Instruction
With the images removed, reproduce each entry below word for word.

Data extract
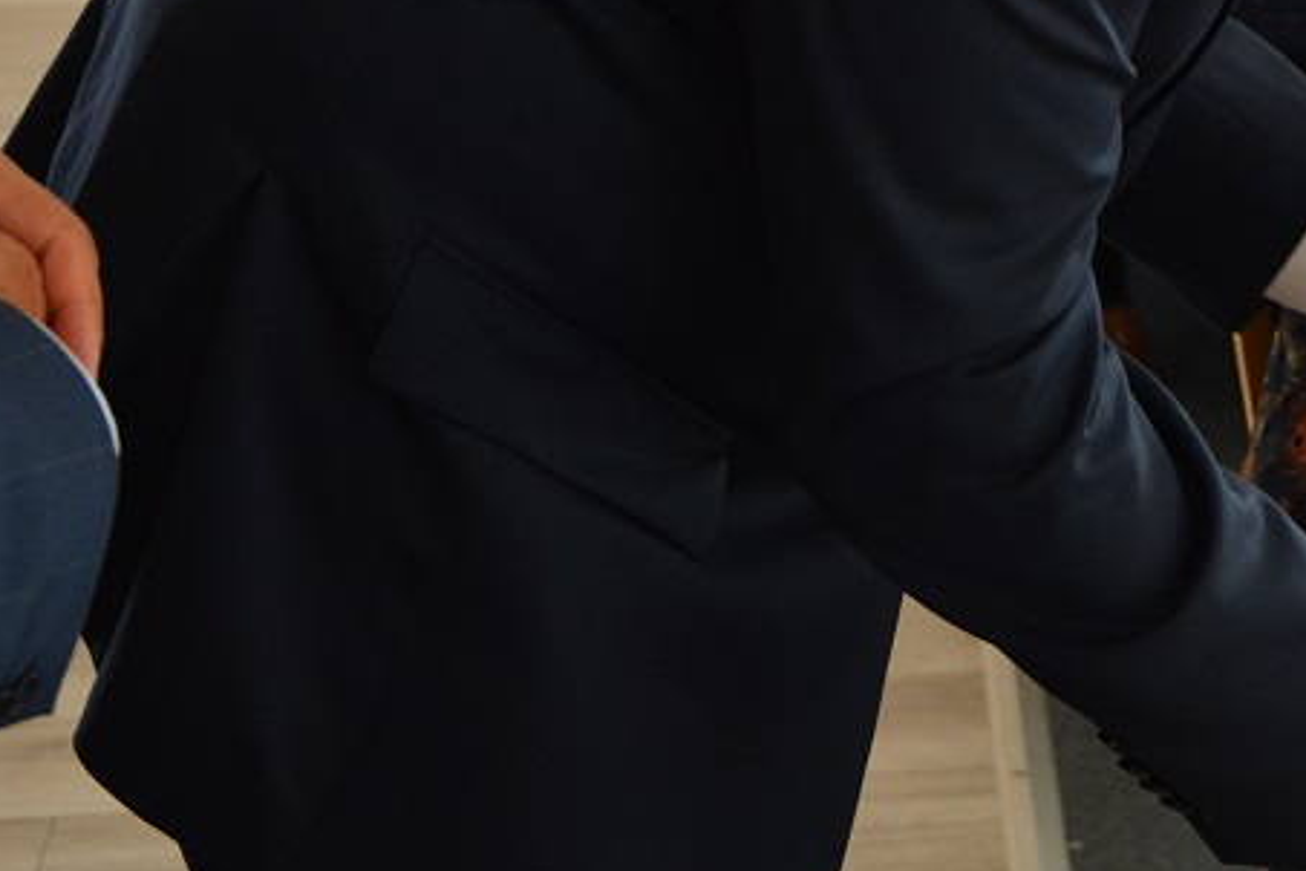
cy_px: -199
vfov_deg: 10.0
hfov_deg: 14.9
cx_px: 1292
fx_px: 4897
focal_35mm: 135
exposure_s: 1/60
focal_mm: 34
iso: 560
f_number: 4.2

Solution to this problem
cy_px: -199
vfov_deg: 10.0
hfov_deg: 14.9
cx_px: 1292
fx_px: 4897
focal_35mm: 135
exposure_s: 1/60
focal_mm: 34
iso: 560
f_number: 4.2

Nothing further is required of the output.